AI EngineeringDecember 10, 202513 min read
    SC
    Sarah Chen

    Come Costruire Agenti AI per Principianti nel 2026 - Una Guida Pratica

    Come Costruire Agenti AI per Principianti nel 2026 - Una Guida Pratica

    How to Build AI Agents for Beginners in 2025: A Practical Guide

    Affronta il problema dell'onboarding di un utente implementando un minuscolo agente AI per guidare attraverso un compito semplice. Definisci l'obiettivo e l'output atteso in un numero concreto, quindi esegui un rapido test di fumo. Oggi, raccogli dati e crea 4–6 prompt che coprono i percorsi utente più comuni. All'interno del tuo studio, mantieni un post condiviso in un repository per documentare le decisioni e tracciare i progressi.

    Imposta oggi uno stack snello: un notebook locale, un LLM basato su API e un vector store per il contesto. Progetta una forma a 3 moduli: input, policy e action. Usa prompt e una memoria minima per preservare info tra i passaggi. Aspettati di gestire 2–4 intenti e 5–8 varianti di risposta per intento. Tra le iterazioni, condividi un post con il team e raccogli feedback sui dati condivisi; questo mantiene l'allineamento e garantisce la stabilità.

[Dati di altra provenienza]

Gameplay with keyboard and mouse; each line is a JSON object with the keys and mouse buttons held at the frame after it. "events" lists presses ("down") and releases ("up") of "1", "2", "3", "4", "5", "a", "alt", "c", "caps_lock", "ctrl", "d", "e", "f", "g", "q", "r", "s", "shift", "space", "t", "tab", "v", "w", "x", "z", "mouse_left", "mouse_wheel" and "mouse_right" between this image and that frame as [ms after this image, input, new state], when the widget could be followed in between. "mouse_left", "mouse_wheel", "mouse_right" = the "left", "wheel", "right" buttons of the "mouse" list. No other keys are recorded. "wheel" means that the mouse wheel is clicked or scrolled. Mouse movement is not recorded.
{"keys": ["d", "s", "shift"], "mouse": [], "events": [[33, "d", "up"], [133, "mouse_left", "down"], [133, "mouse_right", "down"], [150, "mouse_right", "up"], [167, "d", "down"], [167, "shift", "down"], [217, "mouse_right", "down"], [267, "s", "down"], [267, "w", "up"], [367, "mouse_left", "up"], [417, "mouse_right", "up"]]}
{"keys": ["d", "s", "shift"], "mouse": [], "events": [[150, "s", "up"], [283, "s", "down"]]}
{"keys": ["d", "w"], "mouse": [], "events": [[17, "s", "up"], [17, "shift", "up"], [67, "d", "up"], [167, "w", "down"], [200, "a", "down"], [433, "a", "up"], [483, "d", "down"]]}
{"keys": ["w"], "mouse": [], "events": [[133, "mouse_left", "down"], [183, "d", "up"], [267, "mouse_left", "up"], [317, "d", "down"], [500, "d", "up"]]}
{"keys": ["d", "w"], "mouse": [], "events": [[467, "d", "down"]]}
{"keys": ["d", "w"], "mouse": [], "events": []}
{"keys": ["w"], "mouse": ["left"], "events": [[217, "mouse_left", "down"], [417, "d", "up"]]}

    Documenta le scoperte con dati chiari (dati) e una semplice scheda di valutazione: accuratezza, latenza e soddisfazione dell'utente. All'interno del tuo studio, implementa una valutazione a 2 passaggi: testa i prompt per i casi limite e verifica la propagazione delle info. L'agente deve produrre in modo affidabile una decisione valida entro 3 secondi per il 95% dei casi e mantenere il contesto per un massimo di 2 turni. Familiarizza con i risultati usando un post conciso che evidenzia le lacune tra output attesi e reali; pubblica aggiornamenti quotidiani sulla scheda condivisa e adatta il dataset di conseguenza.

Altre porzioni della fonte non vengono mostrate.